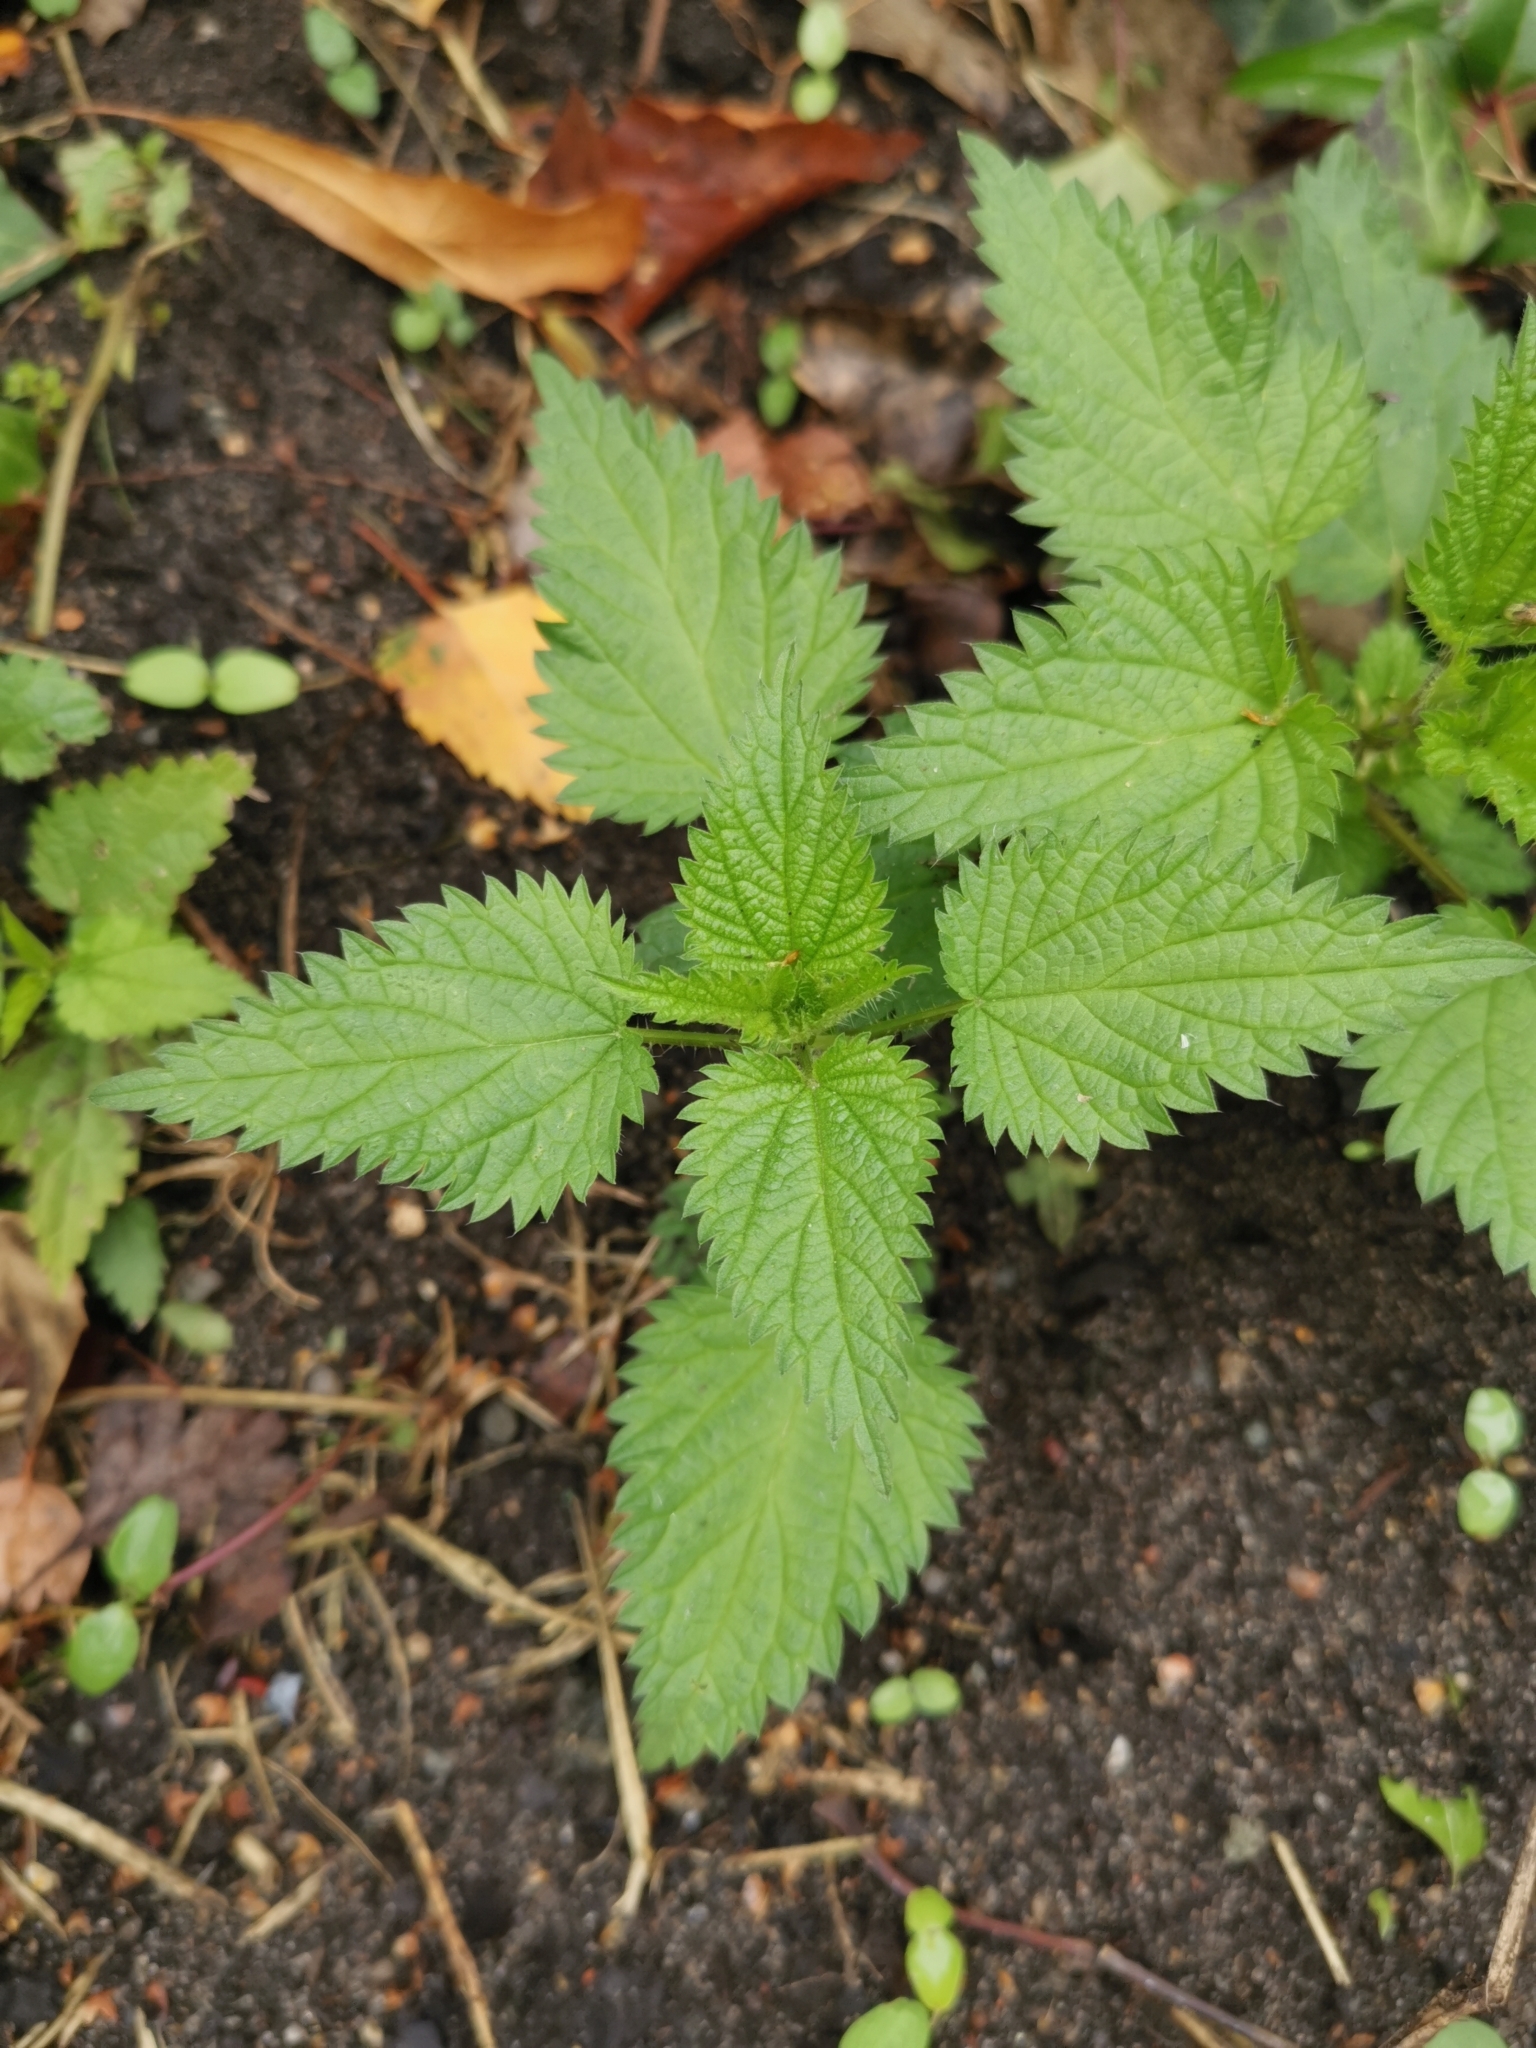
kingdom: Plantae
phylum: Tracheophyta
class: Magnoliopsida
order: Rosales
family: Urticaceae
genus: Urtica
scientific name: Urtica dioica
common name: Common nettle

········

_What you are asked to do:_ Reproduce every line of the records above word for word, leaving out the pictures.

_Written reply:_
kingdom: Plantae
phylum: Tracheophyta
class: Magnoliopsida
order: Rosales
family: Urticaceae
genus: Urtica
scientific name: Urtica dioica
common name: Common nettle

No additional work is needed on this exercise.